> GIVEN PROBLEM:
Reproduce every line of text in the data below word for word, leaving out the pictures.

- - - -

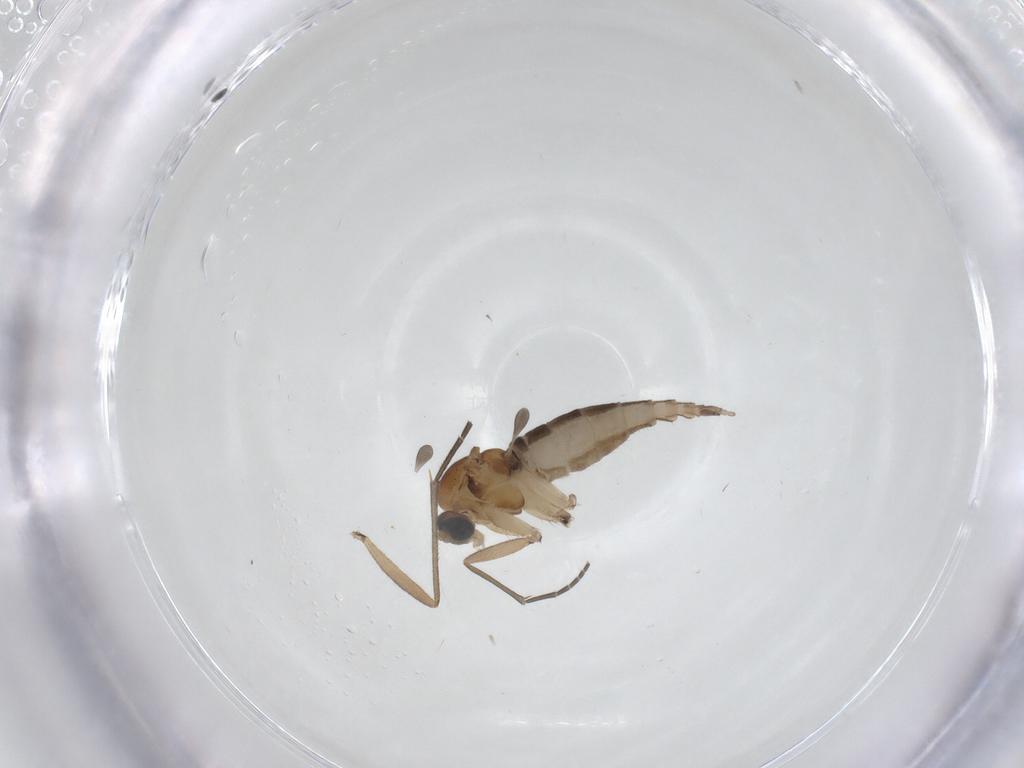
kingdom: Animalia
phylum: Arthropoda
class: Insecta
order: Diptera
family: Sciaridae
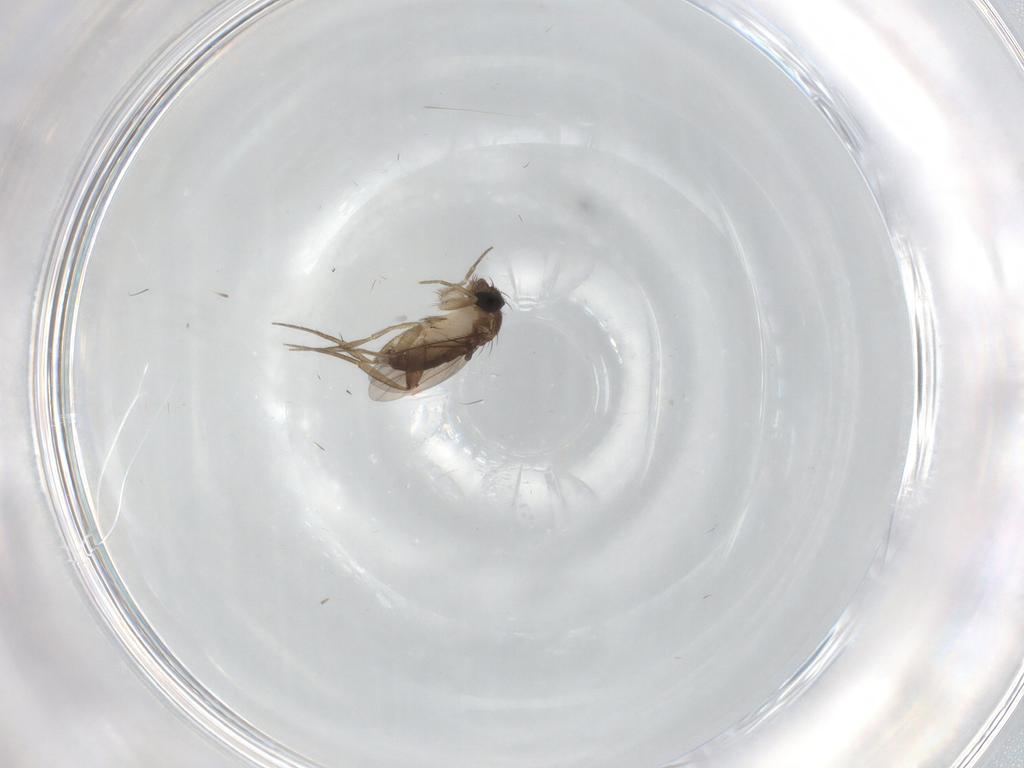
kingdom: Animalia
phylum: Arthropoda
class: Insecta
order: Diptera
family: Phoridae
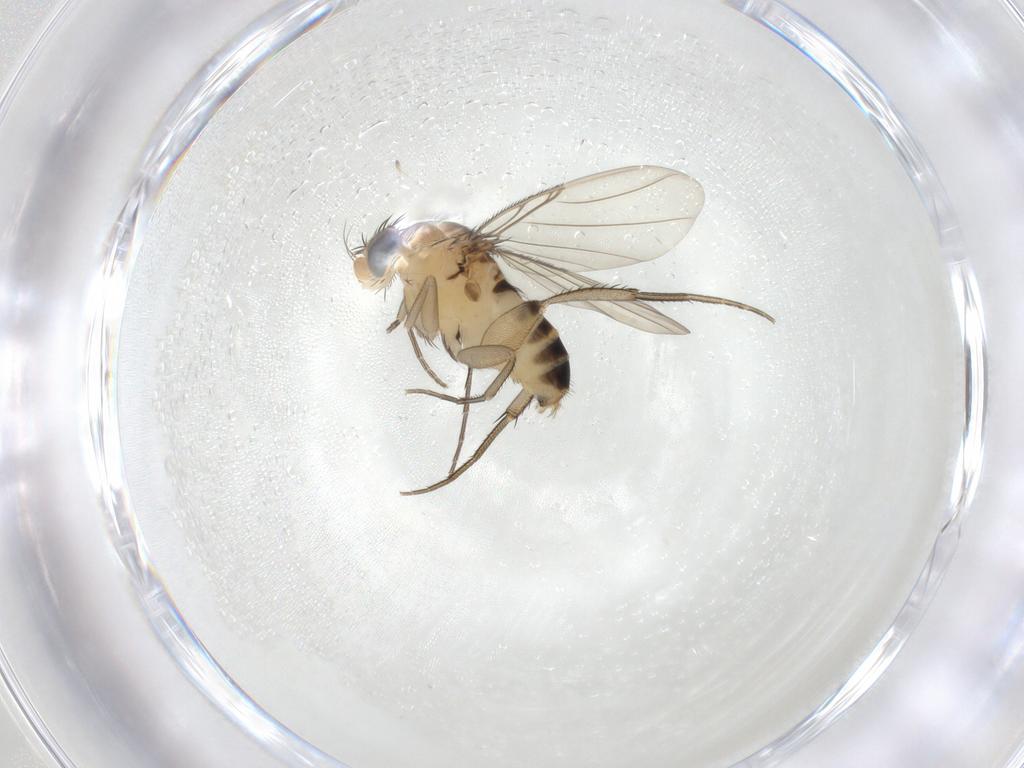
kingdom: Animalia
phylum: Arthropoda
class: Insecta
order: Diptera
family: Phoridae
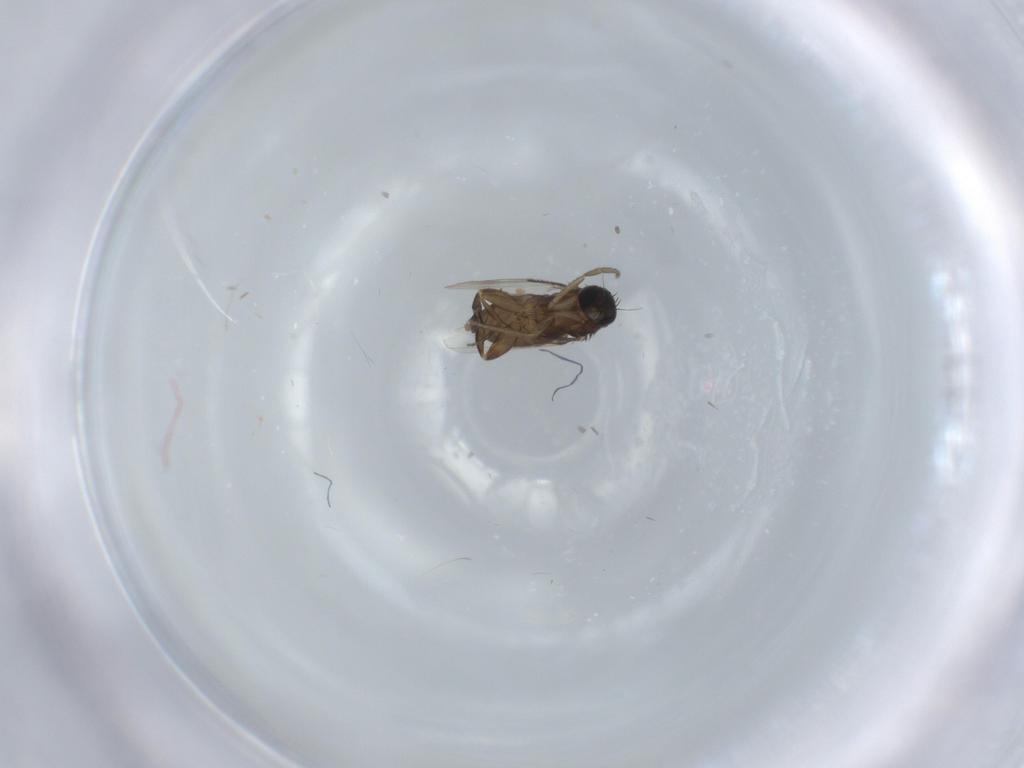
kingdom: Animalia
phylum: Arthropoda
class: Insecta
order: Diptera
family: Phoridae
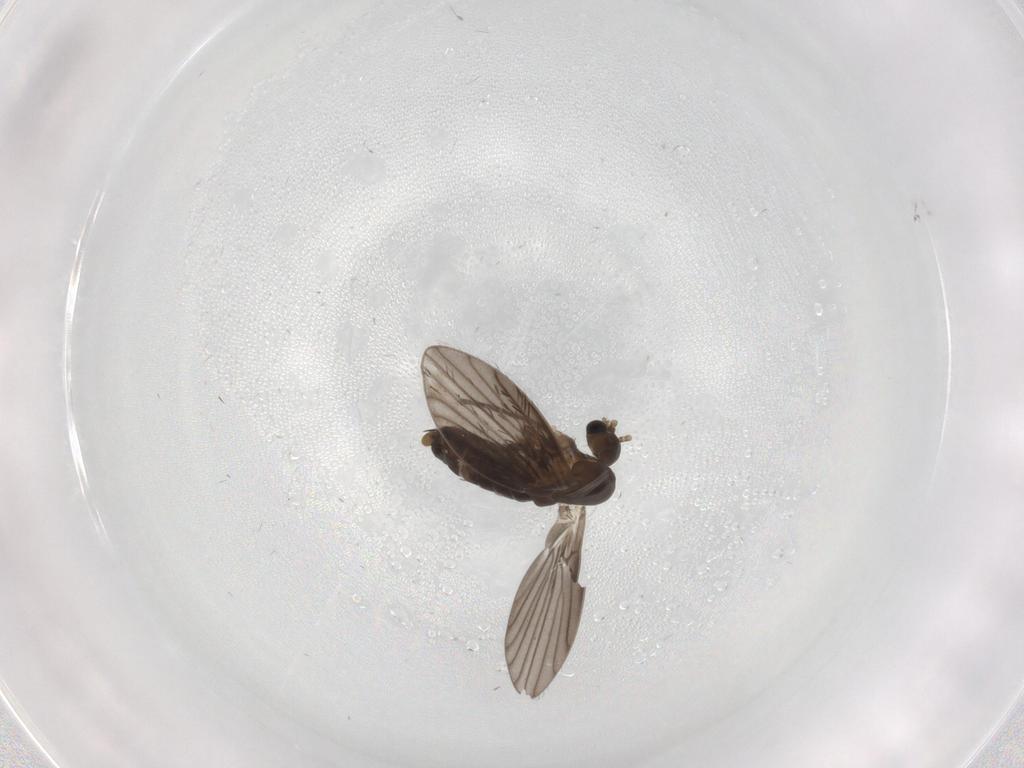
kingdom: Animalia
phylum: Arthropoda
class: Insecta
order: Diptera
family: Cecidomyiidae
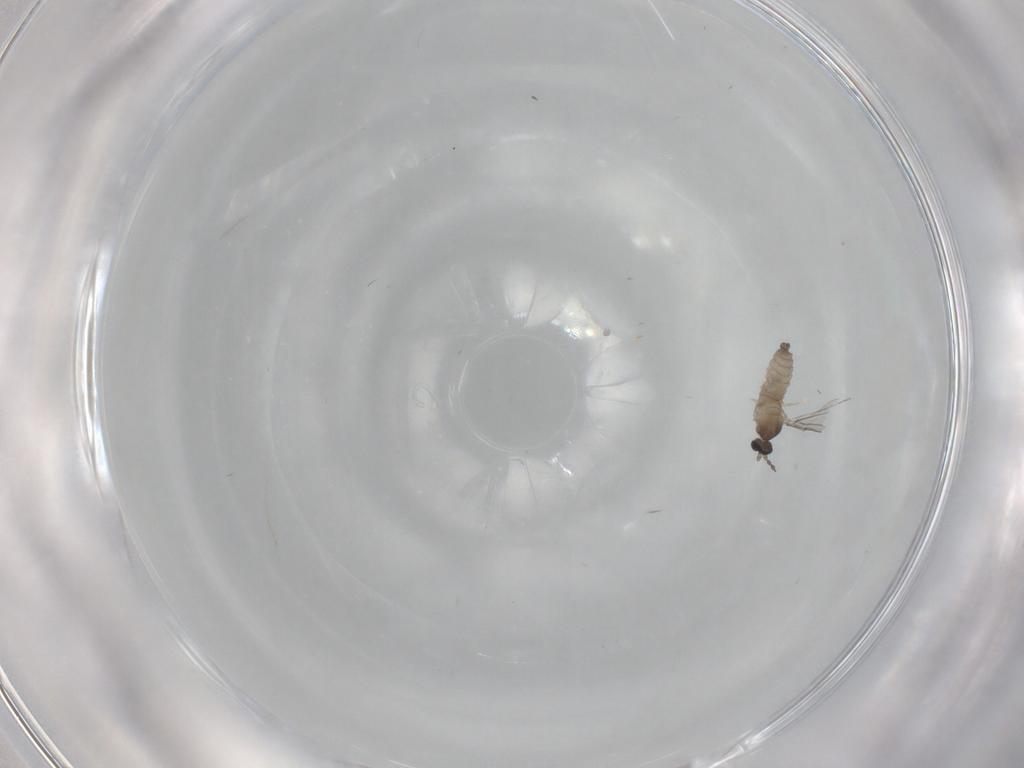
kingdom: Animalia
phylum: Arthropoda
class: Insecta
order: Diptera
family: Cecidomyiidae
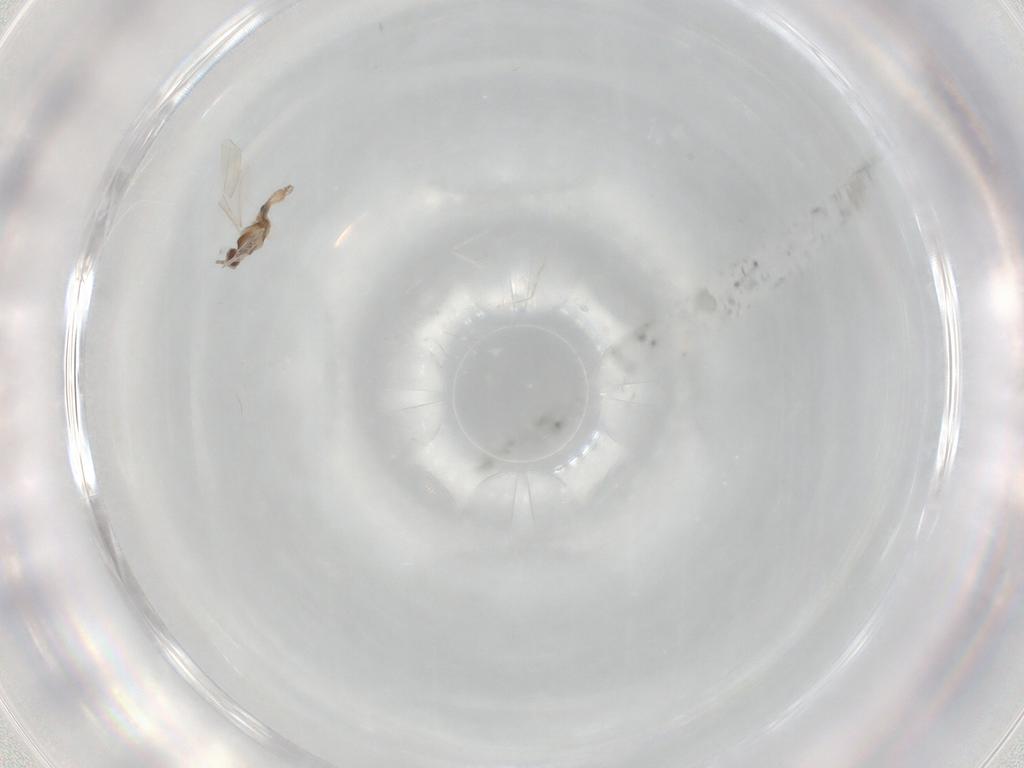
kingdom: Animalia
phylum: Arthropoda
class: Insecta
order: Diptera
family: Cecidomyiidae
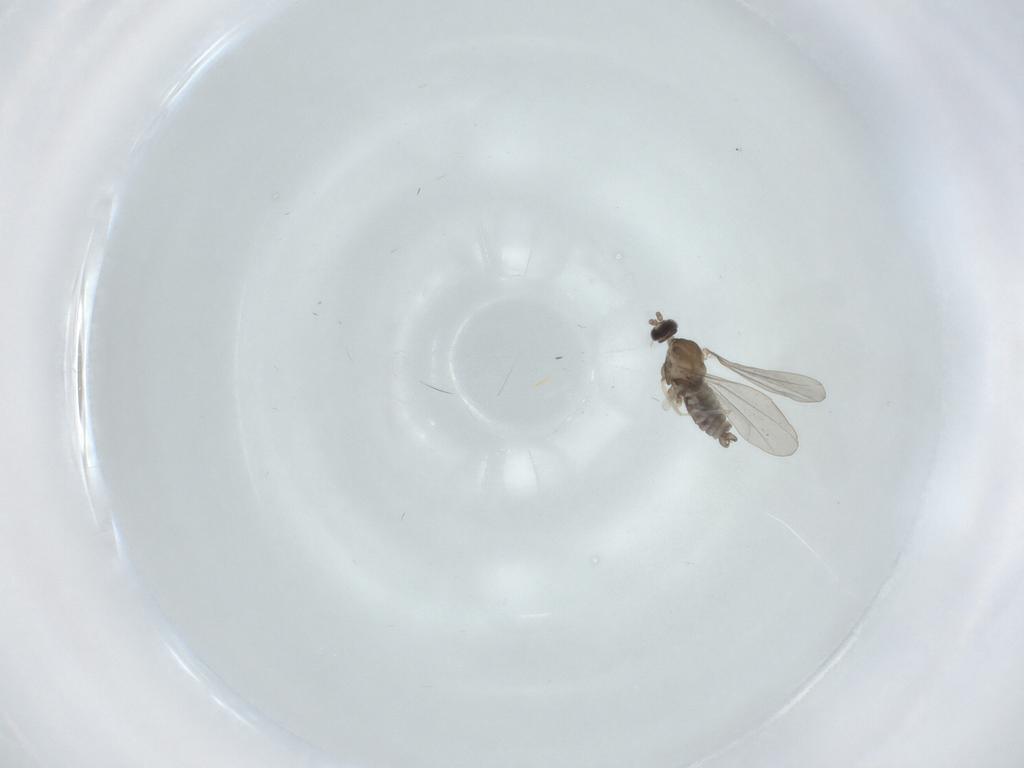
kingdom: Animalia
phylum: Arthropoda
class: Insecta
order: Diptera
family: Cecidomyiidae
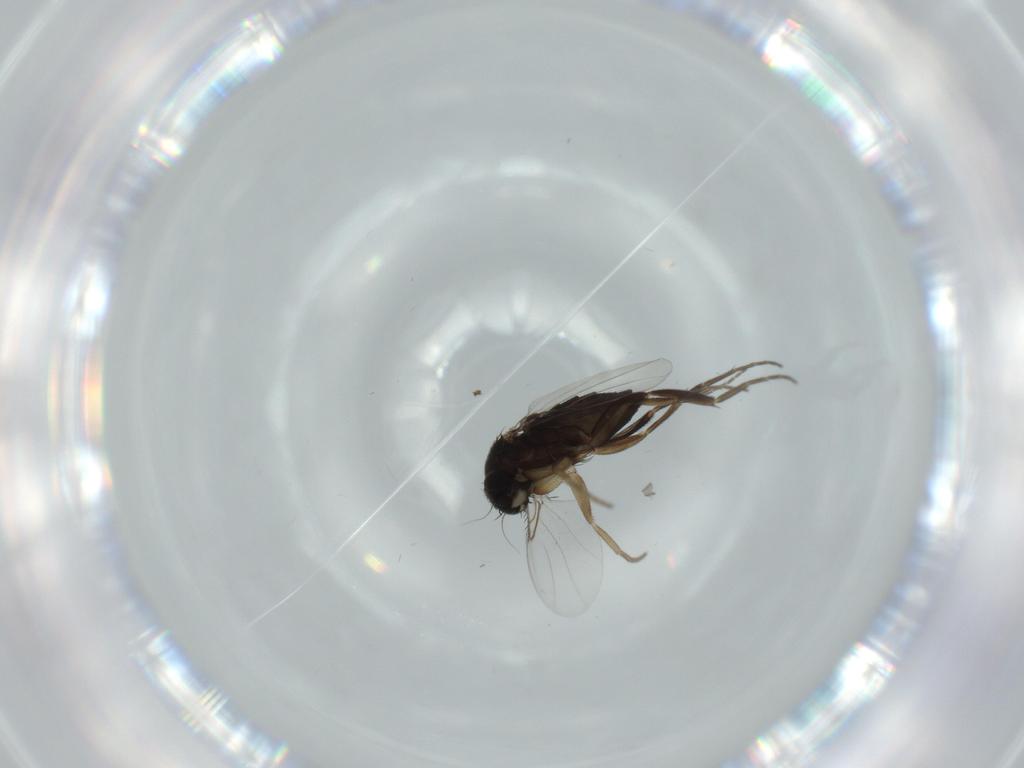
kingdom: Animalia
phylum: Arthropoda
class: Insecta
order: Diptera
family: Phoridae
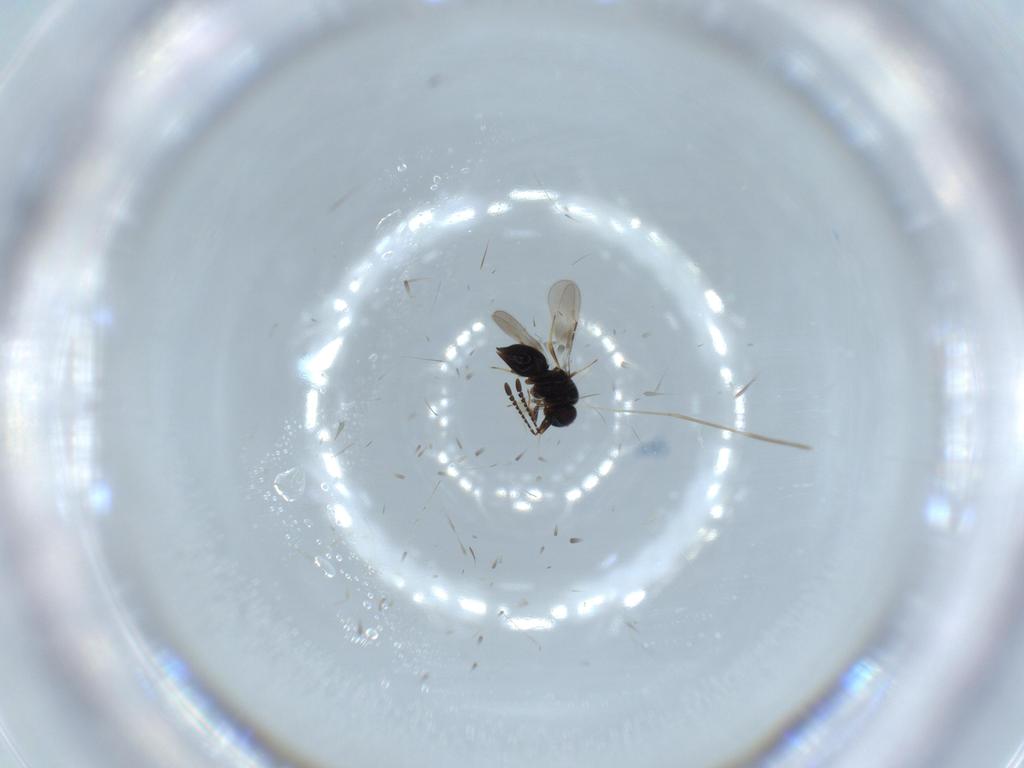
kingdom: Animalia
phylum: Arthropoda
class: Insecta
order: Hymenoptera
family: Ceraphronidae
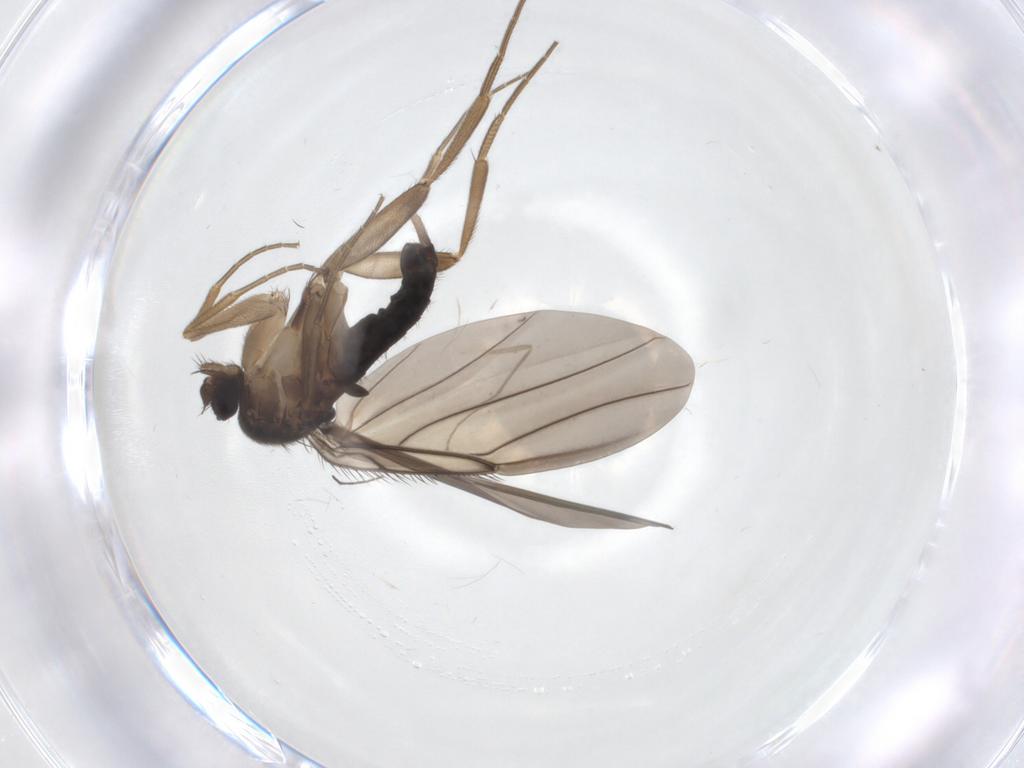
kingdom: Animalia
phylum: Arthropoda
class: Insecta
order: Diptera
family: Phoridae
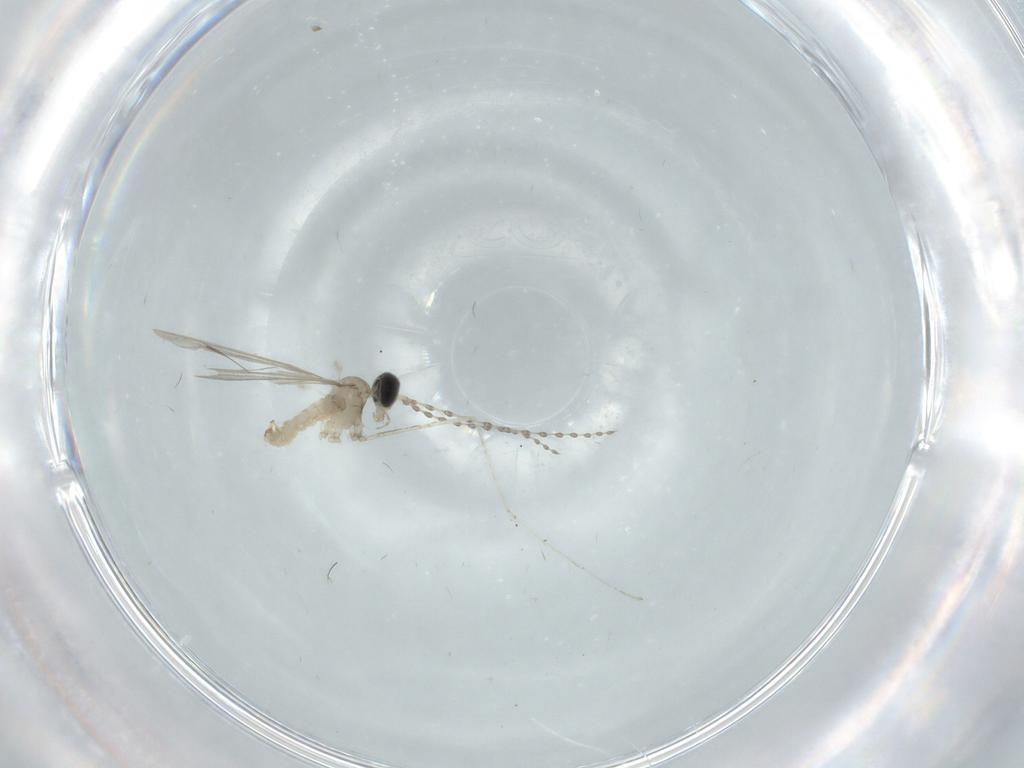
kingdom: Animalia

- - - -

> SOLUTION FOR THIS EXERCISE:
kingdom: Animalia
phylum: Arthropoda
class: Insecta
order: Diptera
family: Sciaridae
kingdom: Animalia
phylum: Arthropoda
class: Insecta
order: Diptera
family: Phoridae
kingdom: Animalia
phylum: Arthropoda
class: Insecta
order: Diptera
family: Phoridae
kingdom: Animalia
phylum: Arthropoda
class: Insecta
order: Diptera
family: Phoridae
kingdom: Animalia
phylum: Arthropoda
class: Insecta
order: Diptera
family: Cecidomyiidae
kingdom: Animalia
phylum: Arthropoda
class: Insecta
order: Diptera
family: Cecidomyiidae
kingdom: Animalia
phylum: Arthropoda
class: Insecta
order: Diptera
family: Cecidomyiidae
kingdom: Animalia
phylum: Arthropoda
class: Insecta
order: Diptera
family: Cecidomyiidae
kingdom: Animalia
phylum: Arthropoda
class: Insecta
order: Diptera
family: Phoridae
kingdom: Animalia
phylum: Arthropoda
class: Insecta
order: Hymenoptera
family: Ceraphronidae
kingdom: Animalia
phylum: Arthropoda
class: Insecta
order: Diptera
family: Phoridae
kingdom: Animalia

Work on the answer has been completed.